If cardboard’s not your style, you can opt for bamboo, wicker or even a woven woollen fleece shroud for your final journey. A natural burial site itself costs £500-£800.

If a cardboard coffin’s not your style, you can opt for bamboo, wicker or even a woven woollen fleece shroud

“Many people want to escape the conveyor-belt crematoria and cemetery experience,” says James Leedam of Native Woodland, an organisation that owns six natural burial grounds. “Green burials allow more time and space, resulting in an altogether more personal and meaningful ending.”
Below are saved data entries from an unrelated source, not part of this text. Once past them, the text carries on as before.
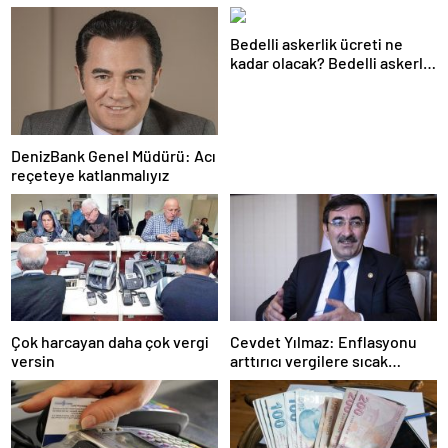
Bedelli askerlik ücreti ne
kadar olacak? Bedelli askerlik
ücreti 2024 Temmuz…
DenizBank Genel Müdürü: Acı
reçeteye katlanmalıyız
Çok harcayan daha çok vergi
Cevdet Yılmaz: Enflasyonu
versin
arttırıcı vergilere sıcak
bakmıyoruz ama…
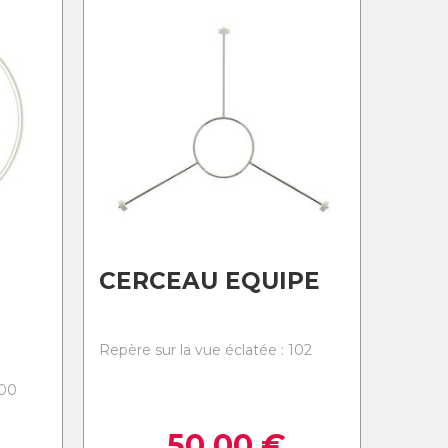
CERCEAU EQUIPE
Repère sur la vue éclatée : 102
100
50,00
€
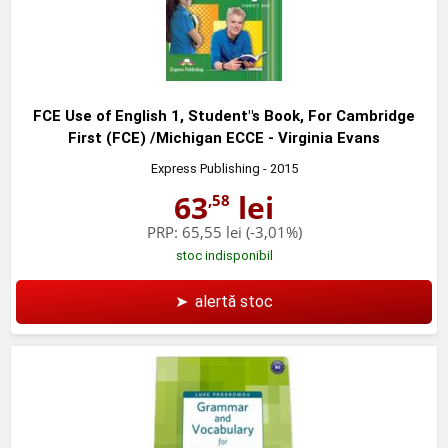
FCE Use of English 1, Student"s Book, For Cambridge
First (FCE) /Michigan ECCE - Virginia Evans
Express Publishing
- 2015
63
lei
,58
PRP:
65,55 lei
(-3,01%)
stoc indisponibil
➤
alertă stoc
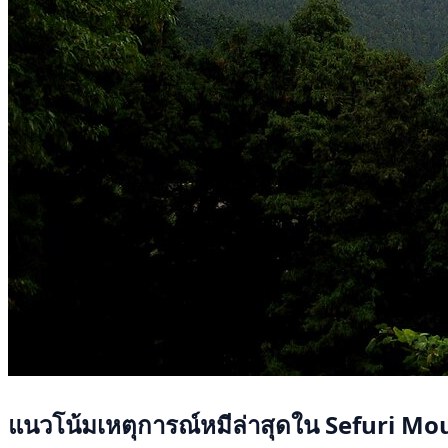
แนวโน้มเหตุการณ์หมีล่าสุดใน Sefuri Mo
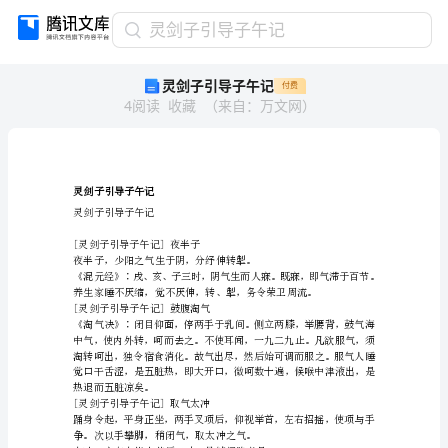
灵
灵剑子引导子午记
剑
灵剑子引导子午记
付费
子
4
阅读
收藏
（
来自
：
万文网
）
引
导
子
午
记
灵剑子引导子午记
菠
灵剑子引导子午记
绍
[灵剑子引导子午记]夜半子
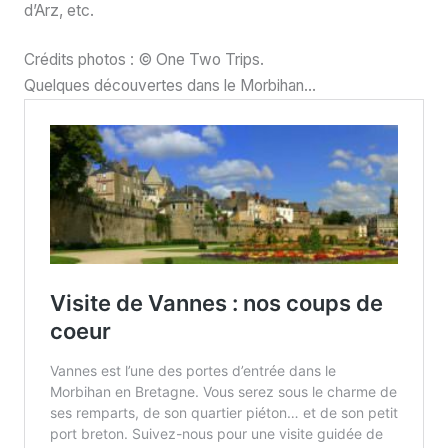
d’Arz, etc.
Crédits photos : © One Two Trips.
Quelques découvertes dans le Morbihan…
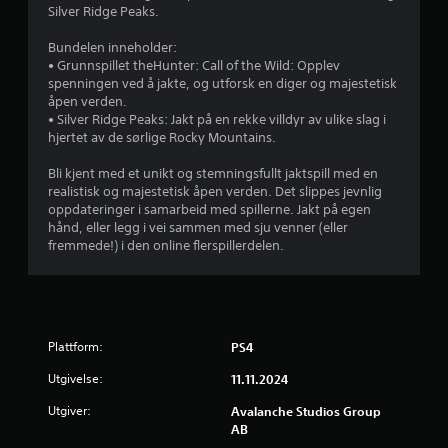
5
t
Silver Ridge Peaks.
e
f
n
Bundelen inneholder:
å
• Grunnspillet theHunter: Call of the Wild: Opplev
r
h
spenningen ved å jakte, og utforsk en diger og majestetisk
o
åpen verden.
a
l
• Silver Ridge Peaks: Jakt på en rekke villdyr av ulike slag i
d
hjertet av de sørlige Rocky Mountains.
4
e
k
Bli kjent med et unikt og stemningsfullt jaktspill med en
2
n
realistisk og majestetisk åpen verden. Det slippes jevnlig
a
oppdateringer i samarbeid med spillerne. Jakt på egen
1
p
hånd, eller legg i vei sammen med sju venner (eller
p
fremmede!) i den online flerspillerdelen.
0
e
r
4
.
v
K
Plattform:
PS4
a
u
Utgivelse:
11.11.2024
n
s
r
Utgiver:
Avalanche Studios Group
p
AB
i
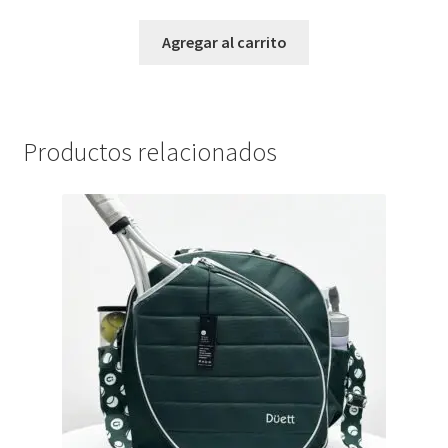
Agregar al carrito
Productos relacionados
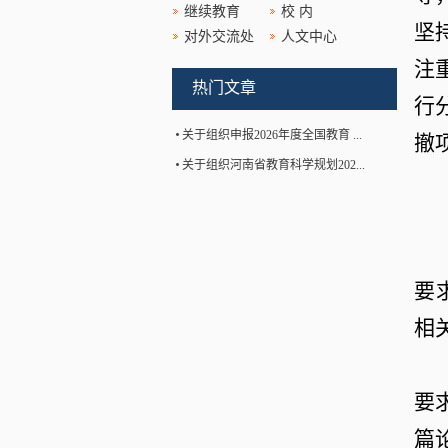
继续教育
校 内
坚
对外交流处
人文中心
注
热门文章
行
关于组织申报2026年度全国教育 ...
撤
关于组织河南省教育科学规划202...
要
相
要
篇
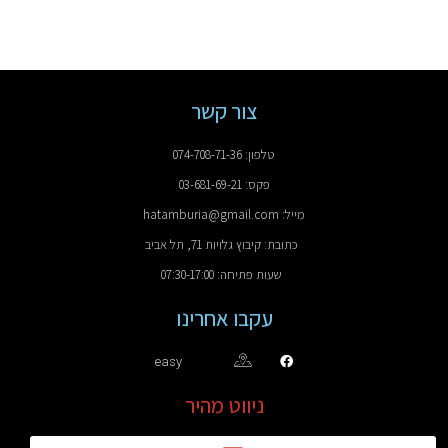
צור קשר
טלפון: 074-708-71-36
פקס: 03-681-69-21
מייל: hatamburia@gmail.com
כתובת: קיבוץ גלויות 71, תל אביב
שעות פתיחה: 07:30-17:00
עקבו אחרינו
easy
ניווט מהיר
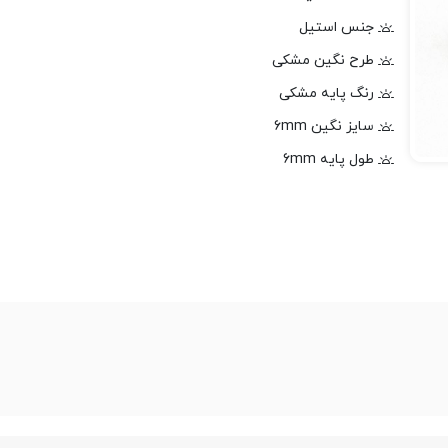
جنس استیل
طرح نگین مشکی
رنگ پایه مشکی
سایز نگین 6mm
طول پایه 6mm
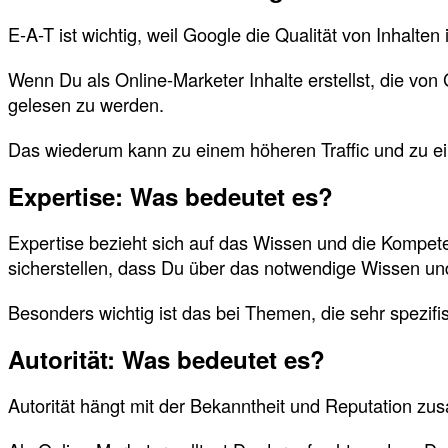
E-A-T ist wichtig, weil Google die Qualität von Inhalte
Wenn Du als Online-Marketer Inhalte erstellst, die vo
gelesen zu werden.
Das wiederum kann zu einem höheren Traffic und zu e
Expertise: Was bedeutet es?
Expertise bezieht sich auf das Wissen und die Kompete
sicherstellen, dass Du über das notwendige Wissen u
Besonders wichtig ist das bei Themen, die sehr spezifis
Autorität: Was bedeutet es?
Autorität hängt mit der Bekanntheit und Reputation zu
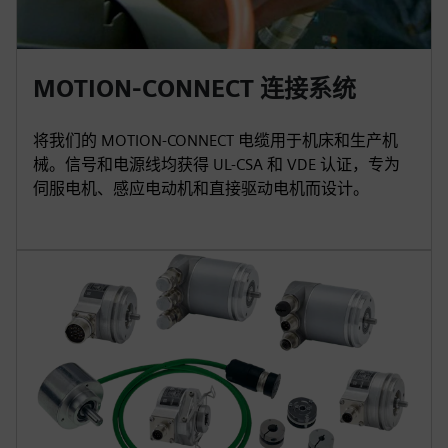
MOTION-CONNECT 连接系统
将我们的 MOTION-CONNECT 电缆用于机床和生产机
械。信号和电源线均获得 UL-CSA 和 VDE 认证，专为
伺服电机、感应电动机和直接驱动电机而设计。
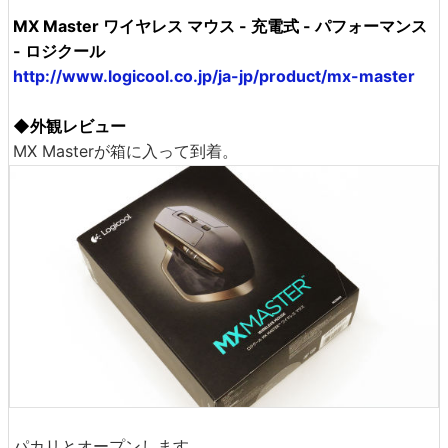
MX Master ワイヤレス マウス - 充電式 - パフォーマンス
- ロジクール
http://www.logicool.co.jp/ja-jp/product/mx-master
◆外観レビュー
MX Masterが箱に入って到着。
パカリとオープンします。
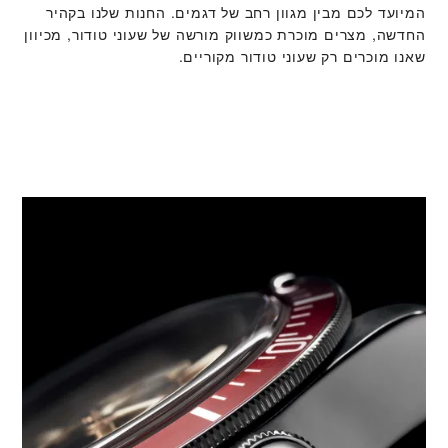
המיועד לכם מבין מגוון רחב של דגמים. החנות שלנו בקהיר
החדשה, מצרים מוכרת כמשווק מורשה של שעוני טודור, מכיוון
שאנו מוכרים רק שעוני טודור מקוריים.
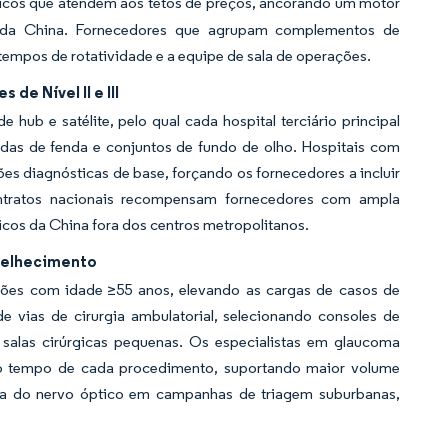
ticos que atendem aos tetos de preços, ancorando um motor
s da China. Fornecedores que agrupam complementos de
mpos de rotatividade e a equipe de sala de operações.
e Nível II e III
b e satélite, pelo qual cada hospital terciário principal
padas de fenda e conjuntos de fundo de olho. Hospitais com
es diagnósticas de base, forçando os fornecedores a incluir
ntratos nacionais recompensam fornecedores com ampla
cos da China fora dos centros metropolitanos.
velhecimento
ções com idade ≥55 anos, elevando as cargas de casos de
 vias de cirurgia ambulatorial, selecionando consoles de
salas cirúrgicas pequenas. Os especialistas em glaucoma
 o tempo de cada procedimento, suportando maior volume
ica do nervo óptico em campanhas de triagem suburbanas,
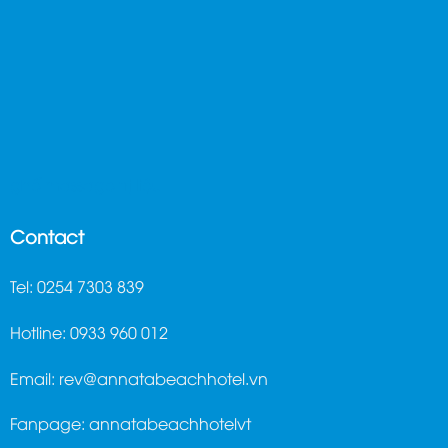
ghế massage trị liệu
Contact
Tel: 0254 7303 839
Hotline: 0933 960 012
Email:
rev@annatabeachhotel.vn
Fanpage:
annatabeachhotelvt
Jan Willis arranged a natural burial for her partner last year and says the aesthetic values are as important as the environmental ones. “The day itself had none of the doom and gloom of my father’s cemetery burial – I was surrounded by a beautiful view, the twitter of birdsong and an overwhelming sense of tranquillity,” she says. “It was a huge comfort at an incredibly difficult time.”

The burial grounds – which are indistinguishable from any other meadow or woodland – are often taken on by wildlife trusts and continue life as nature reserves once full. But there are other factors to consider.

“Some sites are astoundingly beautiful,” says Charles Cowling of The Good Funeral Guide. “Some are not. Make sure you visit and check there’s an agreed sustainability plan that ensures it won’t be left to rack and ruin.“Not being able to tend a grave can also be an emotional hardship,” he adds. “But littering the meadows with clumpy headstones defeats the point, turning them into any other sterile graveyard.”

Ceremonies can be organised through funeral directors, use a hearse and have a blessing from a religious minister, but there is no legal obligation to. Nor is there an obligation to embalm a body. With permission, you can even use your own land for burial.

“Natural burials are as much about choice as they are about being green,” says James Leedam. “A traditional service isn’t for everyone. And now it doesn’t have to be.”